Product of choice for many water companies
Local government programs in several states subsidize the pumps’ cost and installation. In the nation’s capital, D.C. Water has sought legislation reading, “For new construction or where renovation costs exceed 50 percent of the assessed value, require grinder pump or sewage ejector system with battery backup if lowest floor elevation is lower than manhole rim.”
Roughly the size of a dishwasher, a grinder pump station can collect all of a home’s wastewater. Usually installed outside the house, the unit’s tank collects effluent until it reaches a certain level. The 1-horsepower pump turns on automatically, grinds wastewater into fine slurry and transports it under pressure through a small-diameter, infiltration-free pipe to the sewer main.

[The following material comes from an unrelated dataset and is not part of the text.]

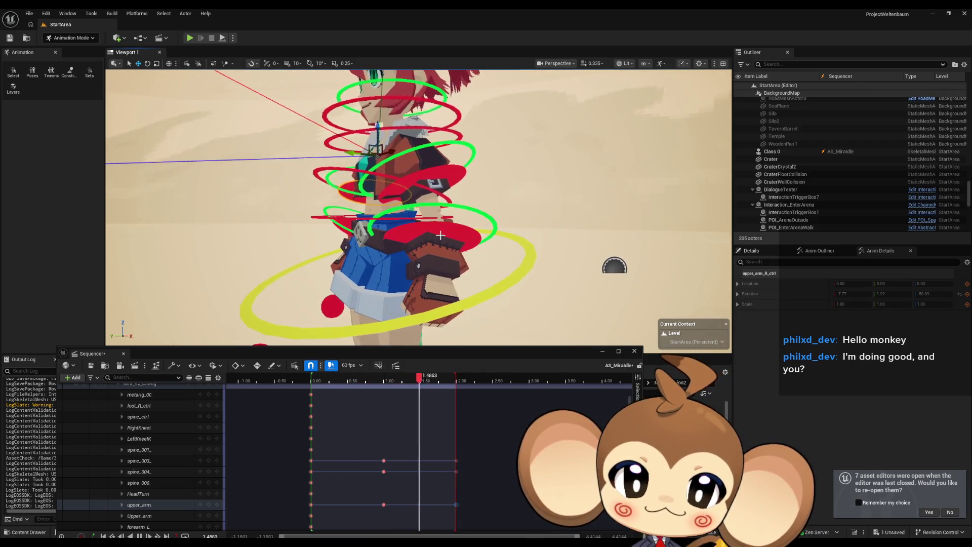
left_click(474, 234)
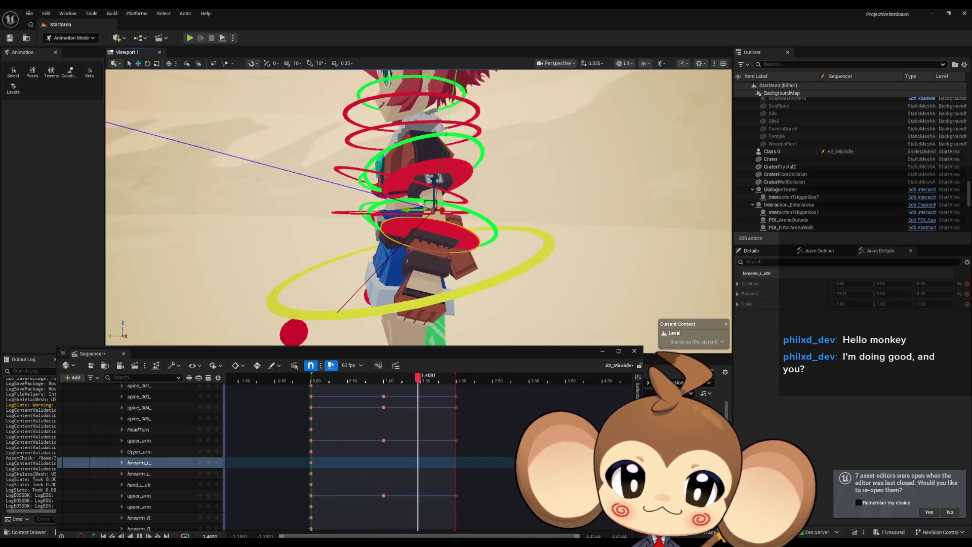
left_click(379, 379)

In many regions — such as the East Coast, Great Lakes and parts of the Midwest — municipalities rely on combined stormwater and sewage systems, and their open joints and/or cracks leave them vulnerable to groundwater infiltration. Chicago’s combined system is notorious for this problem, and the residents of Everett, Washington, (which offers a grinder pump program) call its water infrastructure antiquated.
Except for areas serviced by low-pressure sewer systems (LPS), most wastewater conduits in the country rely on gravity, a method dating back to the Roman era.
“Gravity sewer systems are the oldest, most common type of sewers,” says Rick Higgins, director of operations of the Duckett Creek Sanitary District outside St. Louis, Missouri. “Grinder pumps — as the name implies — do not rely on gravity. By switching from a gravity sewer to a [grinder] pump [low-pressure] system, water can no longer flow by gravity into your house.”
More than 16,000 grinder pumps are used by South East Water in the tourist area of Mornington Peninsula, Australia. Using the pump’s spare tank capacity, the inflow and infiltration-free system is also configured as an intelligent sewer network controlled by telemetry from a smartphone or tablet.
Recent basement plumbing systems often incorporate grinder pumps. Their advantages are viewed through a different prism, especially when compared to alternatives:
- Cleanout (floor drain) plugs — This technology only works if someone inserts the plugs before the water level rises. They are often ineffective because intensified pressure can pop the plugs like Champagne corks and drain holes, becoming geysers. They cannot drain a basement until the pressure subsides. If not capped, sewage gas or sewage can continue to back up into a basement.
- Check (flap gate) valves — These can blow or be propped open by small bits of solid waste, such as toilet paper.
- Sump pumps — They stop operating during power outages. They may be incorrectly installed or insufficiently sized. Sometimes two are needed and their only fluid storage is in their pipes.
Higgins says some neighboring water districts offer to install valve systems for basement flood victims, but they may be unreliable. “After a big flood event, I was explaining the grinder pump and other options to one of my customers. [I] told her about the valve system that [one water district offers]. That night the homeowner saw [a] customer [from this district] on the 5 o’clock news explaining how he had just gotten one of these valves and [got] flooded anyway.”
Steve Greenberg, vice president of KLH Engineers, says the group resolved basement flooding with grinder pumps in about 20 homes in Shaler Township, Pennsylvania.
“They put backup preventers in, and we came up with … grinder pumps,” Greenberg shares. “That was close to 20 years ago, and all are still working beautifully.”
Grinder pumps may not provide relief in Superstorm Sandy-type events, when houses’ basements and first floors were under water. However, as water districts struggle to keep up with basic repairs and finance upgrades, the use of grinder pumps in flood-prone areas is one option for basement protection.